▸ Try it:
Once the line with "만원의 부산의 소문난 팥빙수" is found in the entries below, repeat it and each following line exactly, up to and including the line with "- All rights reserved.". Add no other lines.

○ ○ ○

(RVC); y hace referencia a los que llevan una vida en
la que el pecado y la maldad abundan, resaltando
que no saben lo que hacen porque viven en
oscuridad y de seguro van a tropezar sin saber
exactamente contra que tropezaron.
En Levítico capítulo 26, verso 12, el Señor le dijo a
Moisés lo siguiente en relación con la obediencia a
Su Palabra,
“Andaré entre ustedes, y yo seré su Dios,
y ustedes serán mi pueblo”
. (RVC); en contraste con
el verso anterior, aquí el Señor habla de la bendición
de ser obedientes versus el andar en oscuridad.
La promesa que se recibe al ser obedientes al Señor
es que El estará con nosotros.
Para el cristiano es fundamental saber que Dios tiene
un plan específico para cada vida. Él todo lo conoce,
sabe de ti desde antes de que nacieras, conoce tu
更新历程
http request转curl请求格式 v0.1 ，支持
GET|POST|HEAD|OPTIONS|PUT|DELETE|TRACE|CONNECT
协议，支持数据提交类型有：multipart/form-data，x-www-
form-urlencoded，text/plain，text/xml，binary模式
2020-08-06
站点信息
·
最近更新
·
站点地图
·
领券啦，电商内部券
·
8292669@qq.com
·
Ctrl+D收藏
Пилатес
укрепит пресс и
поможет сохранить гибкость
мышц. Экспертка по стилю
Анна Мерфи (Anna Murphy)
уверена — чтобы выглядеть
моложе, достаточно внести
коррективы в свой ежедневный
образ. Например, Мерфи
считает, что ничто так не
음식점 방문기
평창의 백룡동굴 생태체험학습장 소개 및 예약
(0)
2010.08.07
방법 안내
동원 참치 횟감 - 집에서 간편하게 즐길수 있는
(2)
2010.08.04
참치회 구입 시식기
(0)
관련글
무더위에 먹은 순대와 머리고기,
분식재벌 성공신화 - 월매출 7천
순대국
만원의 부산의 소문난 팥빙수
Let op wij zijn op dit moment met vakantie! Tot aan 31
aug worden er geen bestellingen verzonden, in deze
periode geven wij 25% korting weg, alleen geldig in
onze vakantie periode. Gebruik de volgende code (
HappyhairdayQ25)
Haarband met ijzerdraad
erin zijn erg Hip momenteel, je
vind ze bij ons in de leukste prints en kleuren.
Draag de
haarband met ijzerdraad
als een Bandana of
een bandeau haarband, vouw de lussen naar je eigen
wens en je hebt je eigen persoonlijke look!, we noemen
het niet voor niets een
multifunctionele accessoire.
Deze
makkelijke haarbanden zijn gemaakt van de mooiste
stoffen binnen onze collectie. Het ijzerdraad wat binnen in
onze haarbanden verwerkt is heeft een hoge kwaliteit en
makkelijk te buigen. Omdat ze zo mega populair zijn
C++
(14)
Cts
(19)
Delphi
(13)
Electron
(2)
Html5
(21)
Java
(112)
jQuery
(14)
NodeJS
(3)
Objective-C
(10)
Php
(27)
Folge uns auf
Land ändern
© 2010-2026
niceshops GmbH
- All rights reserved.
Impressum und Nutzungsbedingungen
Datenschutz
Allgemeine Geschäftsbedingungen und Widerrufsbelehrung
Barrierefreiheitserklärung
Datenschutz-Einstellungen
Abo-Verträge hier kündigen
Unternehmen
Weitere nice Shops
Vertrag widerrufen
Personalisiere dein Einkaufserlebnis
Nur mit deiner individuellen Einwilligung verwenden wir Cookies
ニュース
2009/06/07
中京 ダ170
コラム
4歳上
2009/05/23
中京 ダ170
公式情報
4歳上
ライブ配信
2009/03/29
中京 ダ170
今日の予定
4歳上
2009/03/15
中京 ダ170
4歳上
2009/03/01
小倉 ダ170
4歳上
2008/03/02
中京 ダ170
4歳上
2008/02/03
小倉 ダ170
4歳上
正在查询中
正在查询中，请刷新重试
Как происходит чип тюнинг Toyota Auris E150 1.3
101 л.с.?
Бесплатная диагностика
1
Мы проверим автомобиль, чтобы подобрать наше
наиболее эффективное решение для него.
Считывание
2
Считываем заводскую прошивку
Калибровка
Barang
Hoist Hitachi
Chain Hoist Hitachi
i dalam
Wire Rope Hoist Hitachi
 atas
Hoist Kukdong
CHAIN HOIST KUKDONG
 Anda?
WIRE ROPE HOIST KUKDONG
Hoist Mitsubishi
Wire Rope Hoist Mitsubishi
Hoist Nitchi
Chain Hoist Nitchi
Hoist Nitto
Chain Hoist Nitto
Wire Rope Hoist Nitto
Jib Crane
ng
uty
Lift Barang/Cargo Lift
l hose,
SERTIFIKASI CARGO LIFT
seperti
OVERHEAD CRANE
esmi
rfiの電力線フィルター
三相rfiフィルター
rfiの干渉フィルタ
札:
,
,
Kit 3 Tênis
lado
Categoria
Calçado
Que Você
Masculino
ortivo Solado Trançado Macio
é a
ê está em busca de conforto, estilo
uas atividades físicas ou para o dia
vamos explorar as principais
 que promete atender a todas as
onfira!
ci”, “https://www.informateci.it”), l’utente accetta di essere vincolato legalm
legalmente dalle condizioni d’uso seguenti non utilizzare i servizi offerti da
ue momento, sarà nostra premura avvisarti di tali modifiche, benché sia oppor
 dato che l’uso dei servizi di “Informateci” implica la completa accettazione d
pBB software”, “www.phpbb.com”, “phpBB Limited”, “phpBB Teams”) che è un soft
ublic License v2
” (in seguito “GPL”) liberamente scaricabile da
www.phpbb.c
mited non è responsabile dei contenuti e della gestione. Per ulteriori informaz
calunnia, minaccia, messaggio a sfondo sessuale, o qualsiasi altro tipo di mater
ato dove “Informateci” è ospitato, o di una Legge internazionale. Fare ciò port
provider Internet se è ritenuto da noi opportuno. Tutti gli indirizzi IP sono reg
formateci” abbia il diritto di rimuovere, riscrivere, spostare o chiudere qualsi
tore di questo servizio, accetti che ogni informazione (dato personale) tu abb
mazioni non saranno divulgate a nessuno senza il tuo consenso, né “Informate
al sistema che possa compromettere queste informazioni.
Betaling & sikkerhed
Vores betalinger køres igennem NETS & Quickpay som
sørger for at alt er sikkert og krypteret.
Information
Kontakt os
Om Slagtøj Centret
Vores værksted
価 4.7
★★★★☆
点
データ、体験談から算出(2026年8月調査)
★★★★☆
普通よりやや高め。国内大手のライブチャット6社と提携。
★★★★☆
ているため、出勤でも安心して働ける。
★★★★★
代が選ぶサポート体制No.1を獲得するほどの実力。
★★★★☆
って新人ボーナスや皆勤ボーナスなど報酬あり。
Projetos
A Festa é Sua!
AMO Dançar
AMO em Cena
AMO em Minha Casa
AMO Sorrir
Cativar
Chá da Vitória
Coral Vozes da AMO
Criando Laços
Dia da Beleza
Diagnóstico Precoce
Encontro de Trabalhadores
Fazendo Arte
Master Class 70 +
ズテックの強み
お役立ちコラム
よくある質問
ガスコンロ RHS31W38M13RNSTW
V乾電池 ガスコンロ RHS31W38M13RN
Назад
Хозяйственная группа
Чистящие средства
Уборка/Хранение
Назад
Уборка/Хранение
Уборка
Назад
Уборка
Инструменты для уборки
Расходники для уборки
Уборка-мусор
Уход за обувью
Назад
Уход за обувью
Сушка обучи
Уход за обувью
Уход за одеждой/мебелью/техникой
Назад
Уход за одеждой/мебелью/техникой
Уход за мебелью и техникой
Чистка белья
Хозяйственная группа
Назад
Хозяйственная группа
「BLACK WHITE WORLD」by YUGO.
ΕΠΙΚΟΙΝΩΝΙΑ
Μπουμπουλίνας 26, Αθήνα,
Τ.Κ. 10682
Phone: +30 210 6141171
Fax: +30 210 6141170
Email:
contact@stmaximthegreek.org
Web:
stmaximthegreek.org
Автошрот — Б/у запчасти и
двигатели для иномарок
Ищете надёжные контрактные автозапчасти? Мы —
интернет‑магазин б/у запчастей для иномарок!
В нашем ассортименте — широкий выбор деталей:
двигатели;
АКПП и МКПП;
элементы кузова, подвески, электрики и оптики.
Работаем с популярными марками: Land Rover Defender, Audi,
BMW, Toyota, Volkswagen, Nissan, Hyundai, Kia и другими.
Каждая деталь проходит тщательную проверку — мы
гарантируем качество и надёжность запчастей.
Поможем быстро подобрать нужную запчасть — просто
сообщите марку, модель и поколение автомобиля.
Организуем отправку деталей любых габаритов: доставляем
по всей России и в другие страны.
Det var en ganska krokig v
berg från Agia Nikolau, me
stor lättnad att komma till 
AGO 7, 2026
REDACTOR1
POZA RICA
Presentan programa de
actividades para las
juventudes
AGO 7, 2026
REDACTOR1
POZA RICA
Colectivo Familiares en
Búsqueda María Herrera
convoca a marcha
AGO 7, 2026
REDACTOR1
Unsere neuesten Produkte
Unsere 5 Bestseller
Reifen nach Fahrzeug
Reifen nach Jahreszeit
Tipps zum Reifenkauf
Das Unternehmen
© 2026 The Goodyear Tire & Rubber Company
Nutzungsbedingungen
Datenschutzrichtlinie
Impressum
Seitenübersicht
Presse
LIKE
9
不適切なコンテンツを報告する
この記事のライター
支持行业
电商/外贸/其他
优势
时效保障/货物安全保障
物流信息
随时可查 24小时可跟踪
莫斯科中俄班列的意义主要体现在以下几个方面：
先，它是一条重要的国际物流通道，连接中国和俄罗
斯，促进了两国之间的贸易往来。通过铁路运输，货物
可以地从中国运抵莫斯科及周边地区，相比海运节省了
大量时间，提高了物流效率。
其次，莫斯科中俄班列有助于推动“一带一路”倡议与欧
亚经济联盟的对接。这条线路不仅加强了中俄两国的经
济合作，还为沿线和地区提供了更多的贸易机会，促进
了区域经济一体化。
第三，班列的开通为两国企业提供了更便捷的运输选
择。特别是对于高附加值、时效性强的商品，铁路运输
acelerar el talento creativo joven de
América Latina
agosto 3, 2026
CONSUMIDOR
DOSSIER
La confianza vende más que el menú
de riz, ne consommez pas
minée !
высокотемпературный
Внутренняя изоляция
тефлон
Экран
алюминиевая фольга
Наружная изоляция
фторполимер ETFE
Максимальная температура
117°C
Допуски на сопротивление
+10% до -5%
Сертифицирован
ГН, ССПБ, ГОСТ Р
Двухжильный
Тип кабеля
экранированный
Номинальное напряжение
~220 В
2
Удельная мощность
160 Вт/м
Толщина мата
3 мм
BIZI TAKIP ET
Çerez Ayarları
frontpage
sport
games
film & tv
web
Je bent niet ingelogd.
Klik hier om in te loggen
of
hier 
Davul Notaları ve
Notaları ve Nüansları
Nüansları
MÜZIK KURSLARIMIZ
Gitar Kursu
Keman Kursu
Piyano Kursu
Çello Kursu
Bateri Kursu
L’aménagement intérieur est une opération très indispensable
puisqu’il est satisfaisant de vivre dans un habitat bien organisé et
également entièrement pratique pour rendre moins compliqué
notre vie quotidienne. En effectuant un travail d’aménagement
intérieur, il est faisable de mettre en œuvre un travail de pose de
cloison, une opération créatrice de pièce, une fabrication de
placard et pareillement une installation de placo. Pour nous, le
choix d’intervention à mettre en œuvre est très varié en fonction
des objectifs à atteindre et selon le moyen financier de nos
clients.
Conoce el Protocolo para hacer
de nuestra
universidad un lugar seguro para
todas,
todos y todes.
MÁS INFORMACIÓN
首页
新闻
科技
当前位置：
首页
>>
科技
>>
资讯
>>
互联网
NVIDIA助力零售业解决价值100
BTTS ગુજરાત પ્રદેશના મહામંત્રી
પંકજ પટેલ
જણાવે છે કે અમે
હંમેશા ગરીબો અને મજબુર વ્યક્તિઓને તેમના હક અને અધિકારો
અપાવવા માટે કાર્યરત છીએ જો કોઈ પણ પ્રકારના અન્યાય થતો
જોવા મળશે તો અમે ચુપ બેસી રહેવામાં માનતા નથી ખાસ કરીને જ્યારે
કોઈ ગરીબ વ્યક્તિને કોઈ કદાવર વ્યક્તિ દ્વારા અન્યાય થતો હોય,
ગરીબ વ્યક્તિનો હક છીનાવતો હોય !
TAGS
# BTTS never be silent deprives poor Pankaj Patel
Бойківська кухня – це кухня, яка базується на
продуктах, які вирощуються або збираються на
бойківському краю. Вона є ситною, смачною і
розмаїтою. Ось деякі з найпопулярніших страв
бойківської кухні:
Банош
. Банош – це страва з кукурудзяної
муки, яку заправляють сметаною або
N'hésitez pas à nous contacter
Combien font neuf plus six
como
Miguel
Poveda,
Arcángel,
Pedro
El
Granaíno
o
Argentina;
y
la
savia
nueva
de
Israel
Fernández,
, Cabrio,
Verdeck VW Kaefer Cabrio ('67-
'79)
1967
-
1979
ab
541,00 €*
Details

○ ○ ○

▸ Your solution:
만원의 부산의 소문난 팥빙수
Let op wij zijn op dit moment met vakantie! Tot aan 31
aug worden er geen bestellingen verzonden, in deze
periode geven wij 25% korting weg, alleen geldig in
onze vakantie periode. Gebruik de volgende code (
HappyhairdayQ25)
Haarband met ijzerdraad
erin zijn erg Hip momenteel, je
vind ze bij ons in de leukste prints en kleuren.
Draag de
haarband met ijzerdraad
als een Bandana of
een bandeau haarband, vouw de lussen naar je eigen
wens en je hebt je eigen persoonlijke look!, we noemen
het niet voor niets een
multifunctionele accessoire.
Deze
makkelijke haarbanden zijn gemaakt van de mooiste
stoffen binnen onze collectie. Het ijzerdraad wat binnen in
onze haarbanden verwerkt is heeft een hoge kwaliteit en
makkelijk te buigen. Omdat ze zo mega populair zijn
C++
(14)
Cts
(19)
Delphi
(13)
Electron
(2)
Html5
(21)
Java
(112)
jQuery
(14)
NodeJS
(3)
Objective-C
(10)
Php
(27)
Folge uns auf
Land ändern
© 2010-2026
niceshops GmbH
- All rights reserved.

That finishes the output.